Nissan Fundoplication Complications-Gerd-Hiatal Hernia-Celiac-Dumping Syndrome-Cyclic Vomiting Syndrome
No surgery is safe. Surgery may be successful, but that doesn't make it safe.
My husband had this laparoscopic surgery in 1999 and continued to have all manner of complications, belching, hiccups, nausea, vomiting, acid reflux, pain, cramping, bowel problems, difficulty swallowing and breathing, chronic pain and fatigue, and diminishing "happiness". The surgery had to be redone open (he now has a foot long scar on his abdomen) in 2006. Apparently, a step in the procedure was not correctly the first time and his stomach had herniated through his diaphragm.
He has continued to have complications since the second surgery. Everything listed above as well as having developed Dumping Syndrome, Gluten intolerance, and an inability to each much more than pureed foods. He has not been able to work since 2005 due to these problems. He has not been able to attend college. He has had to place his life on hold.
Oh, and all the meds designed to treat symptoms like nausea or cramping tend to cause depression or anxiety. And all the meds to treat the pain cause nausea and vomiting.
He is currently hospitalized for uncontrollable vomiting. His pain is unbearable. He has been hospitalized for a week unable to tolerate anything besides clear liquids. He has been seen by nine GI specialists since 1998. He has had more than a dozen endoscopies, as well as multiple barium studies, cat scans, MRIs, motility studies, and an untold number of simple x-rays. His doctor is sending him to UCSF as soon as we can transfer him, so that they can test for nerve damage, external GI scaring and administer a “smart pill” to gather information and endoscopy cannot see.
This man did everything the doc ordered. He quit smoking and drinking. He eats a diet far healthier than most people could image. He is fit and works out to the best of his ability considering his constant stomach complications.
No one can tell us what is wrong with him. His primary doctor and I both suspect he has vagus nerve damage.

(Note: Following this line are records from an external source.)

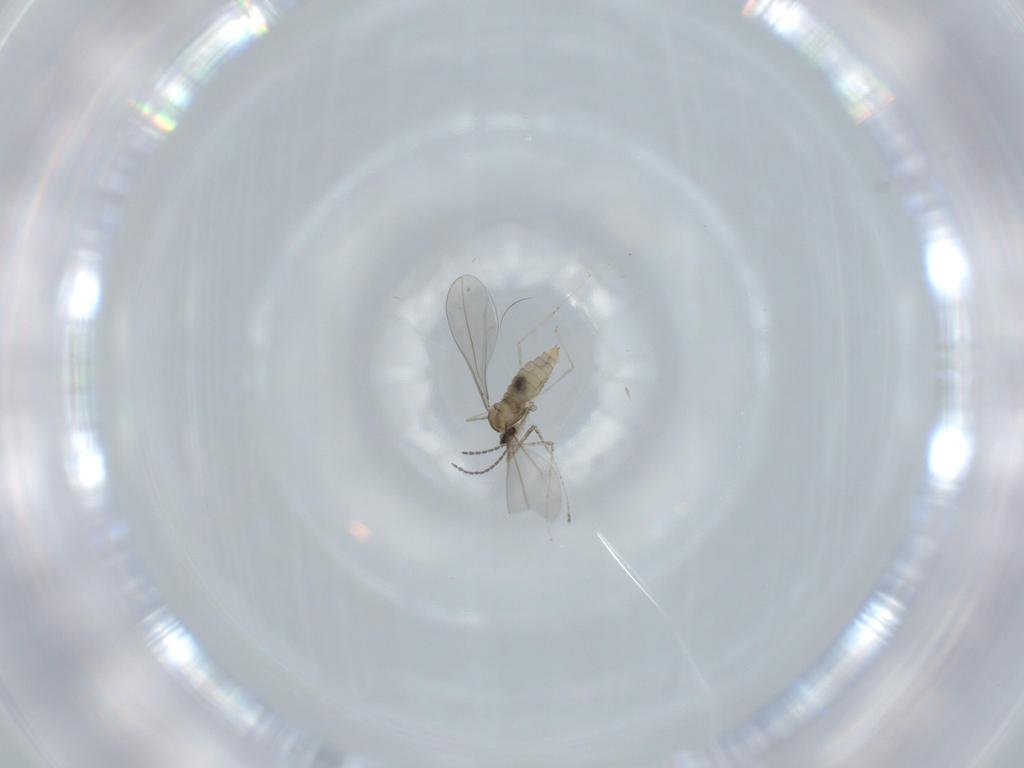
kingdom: Animalia
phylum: Arthropoda
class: Insecta
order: Diptera
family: Cecidomyiidae
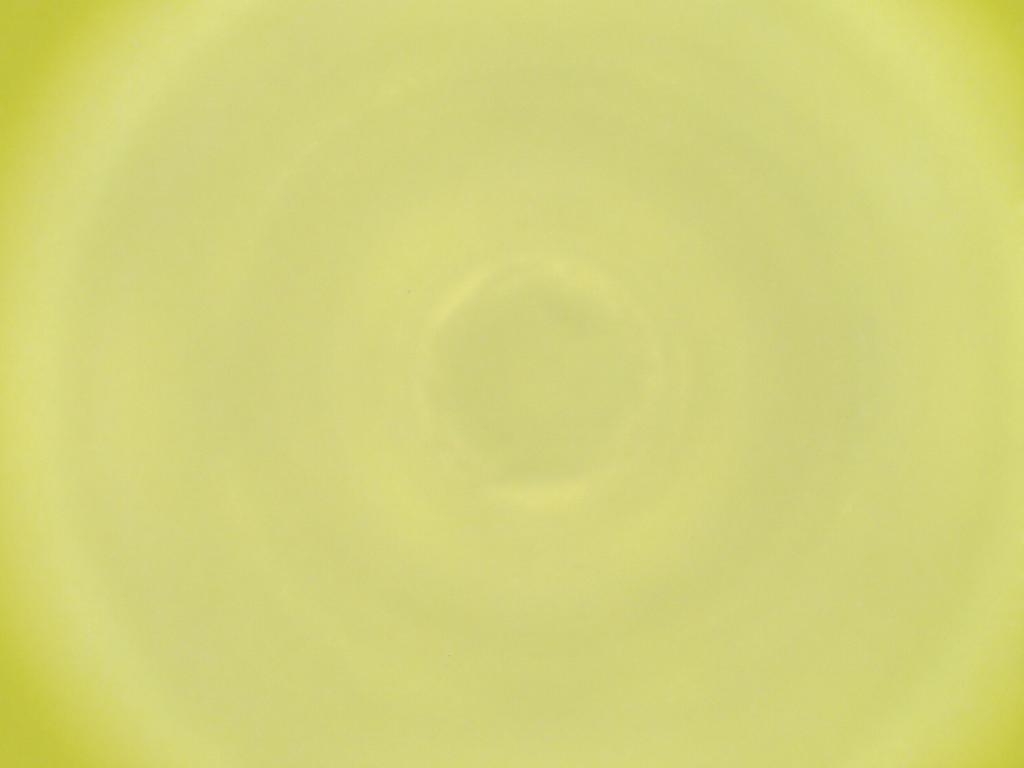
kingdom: Animalia
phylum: Arthropoda
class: Insecta
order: Diptera
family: Cecidomyiidae
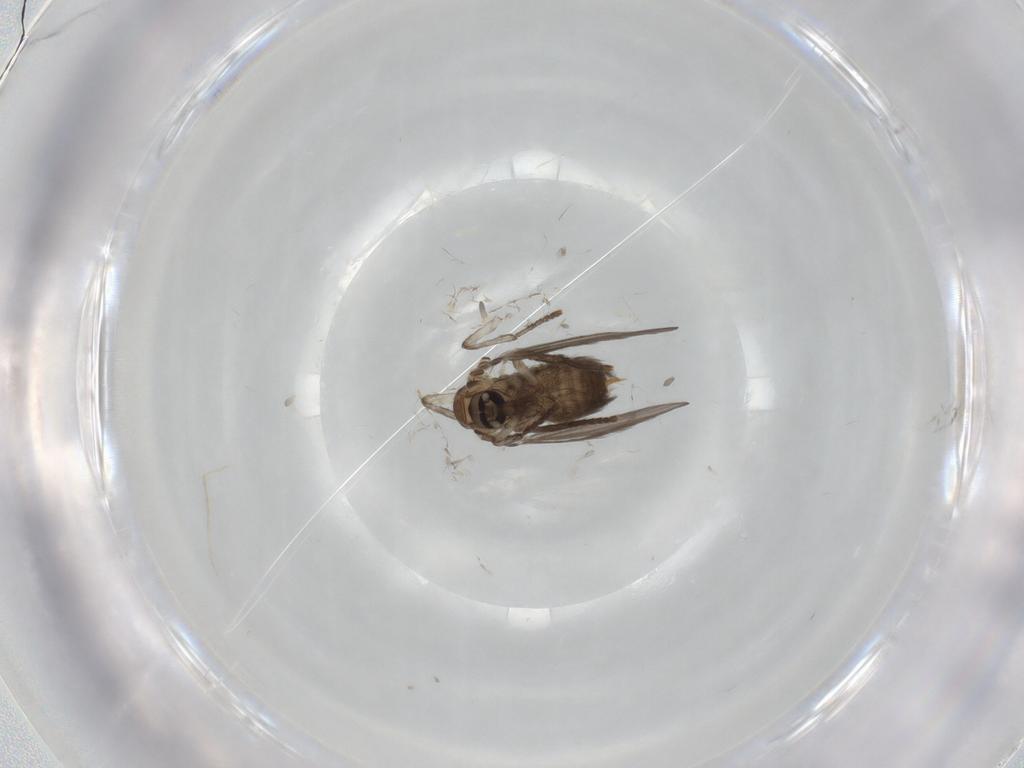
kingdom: Animalia
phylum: Arthropoda
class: Insecta
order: Diptera
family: Psychodidae
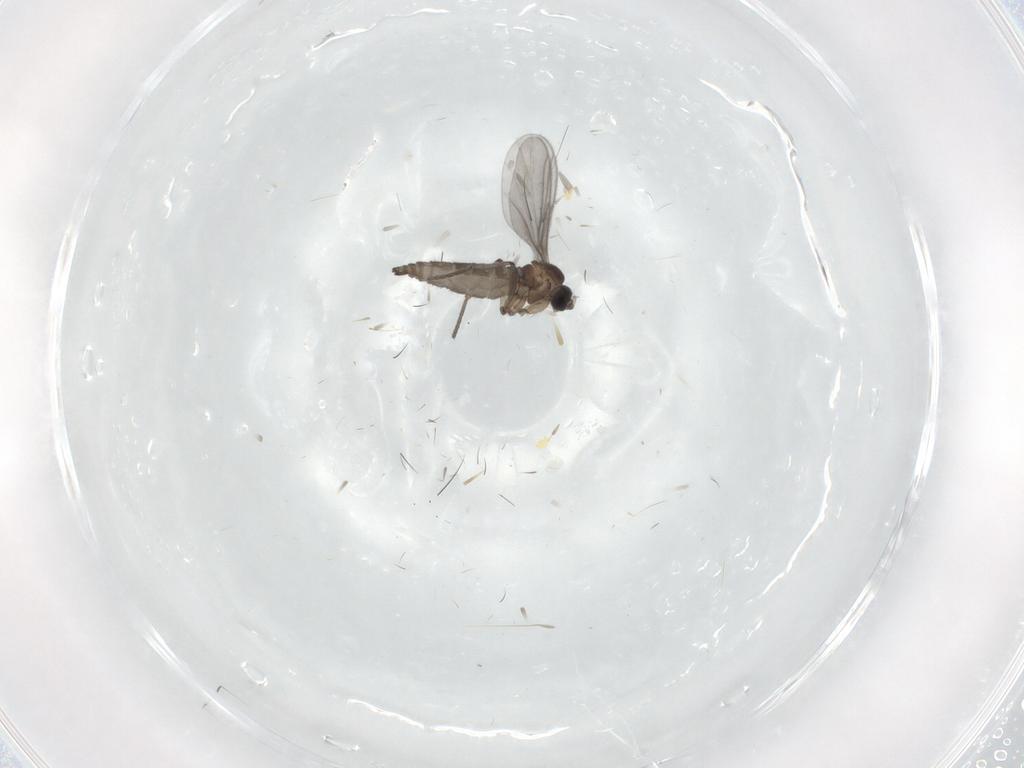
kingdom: Animalia
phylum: Arthropoda
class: Insecta
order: Diptera
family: Sciaridae
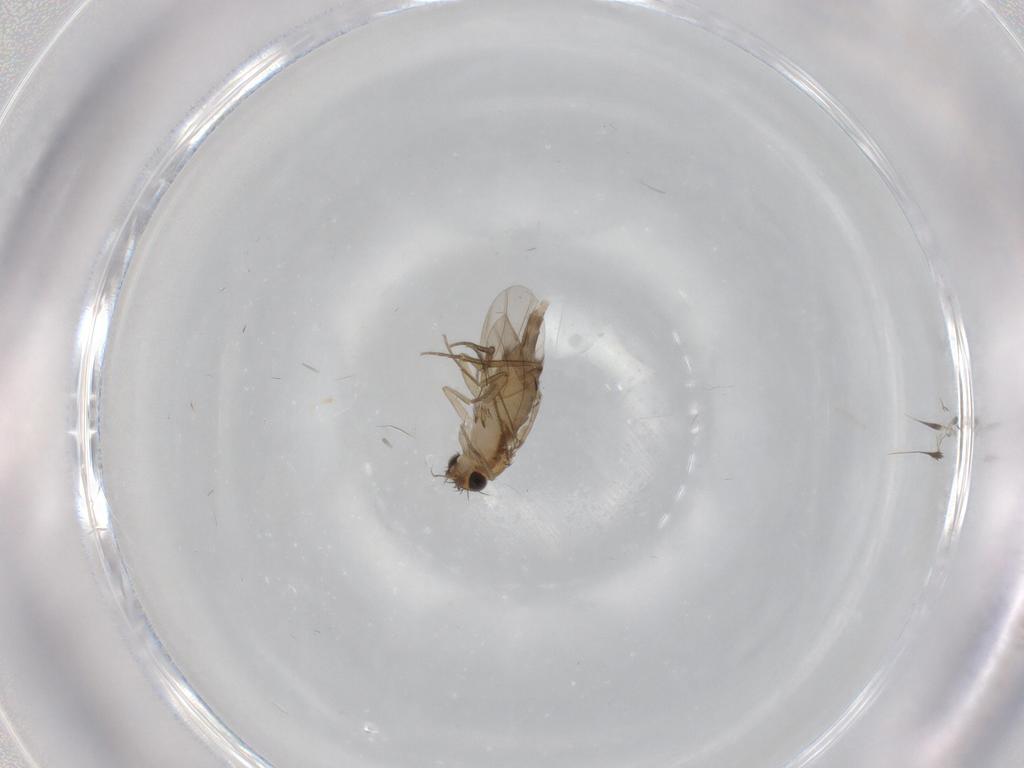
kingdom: Animalia
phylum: Arthropoda
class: Insecta
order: Diptera
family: Phoridae
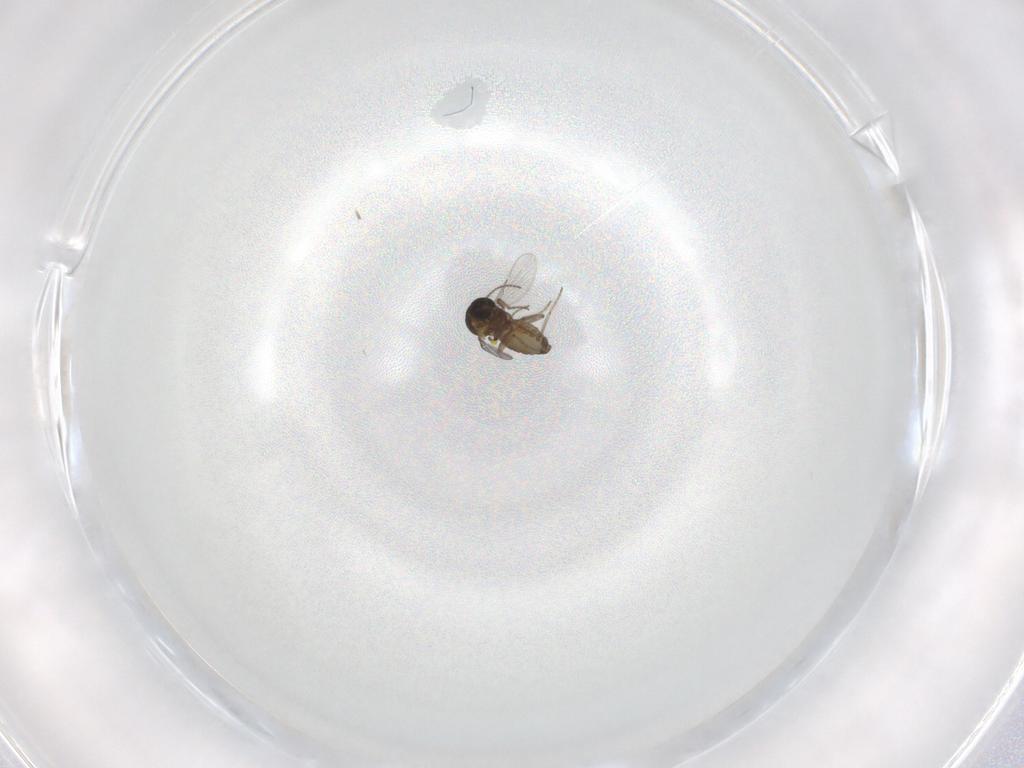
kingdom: Animalia
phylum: Arthropoda
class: Insecta
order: Diptera
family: Ceratopogonidae
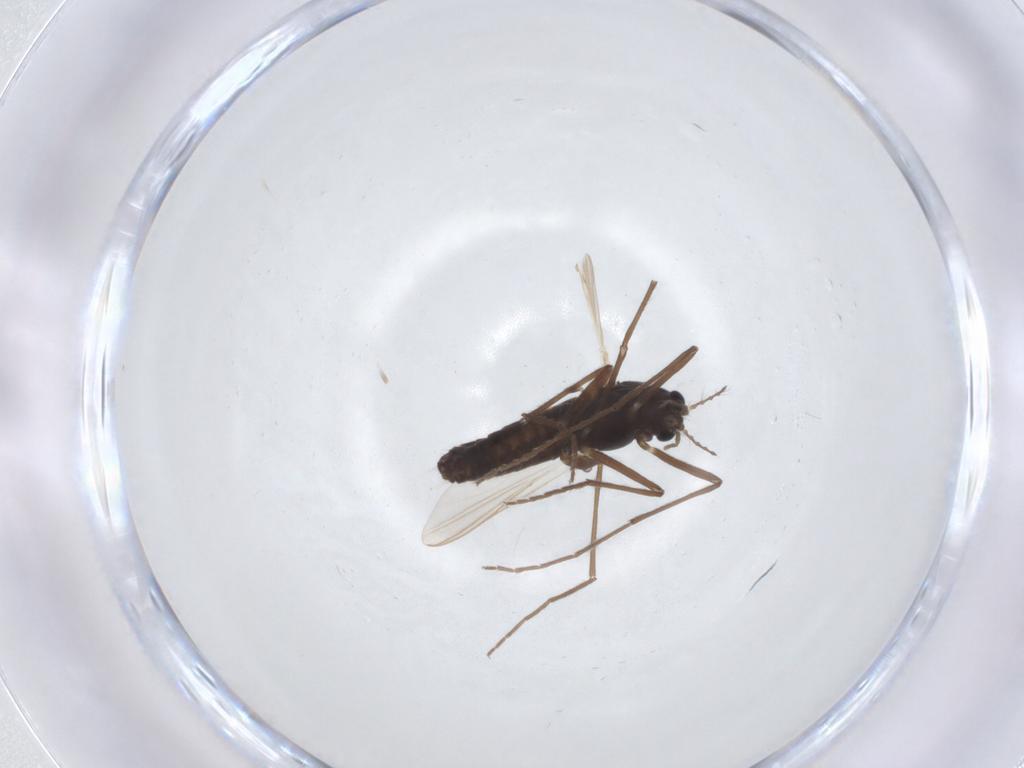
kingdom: Animalia
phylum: Arthropoda
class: Insecta
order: Diptera
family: Chironomidae
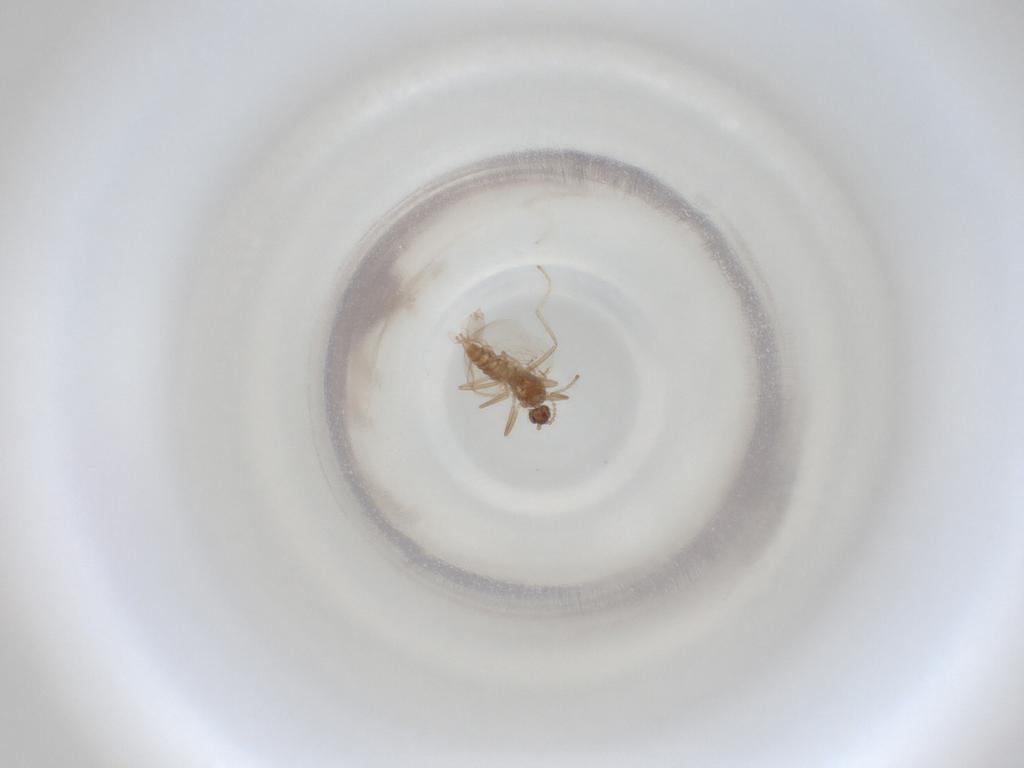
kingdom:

Please to anyone considering this surgery, pursue all other options. Spend more time on this internet looking into dietary treatments (preferred treatment for gerd, just requires dietary vigilance, which will be required post-surgery anyway), manipulative therapies (now the preferred treatment for hiatal hernia according to National Institute for Health and Mayo Clinic), and herbal medicines. This gentleman has found greater relief from herbal teas and probiotics than from many medications. Oh, because of course, medications cause stomach upset.
Spend more time looking into the complications that may result. Look into vagus nerve damage, look into gastoeparisis. Look at your cancer risk. Because even if they may be rare, you will not want to be one of the rare ones. 10% of patient who have some type of fundoplication end up with vagus nerve damage.
I would wish this agony not upon mine enemy. Is agony safe?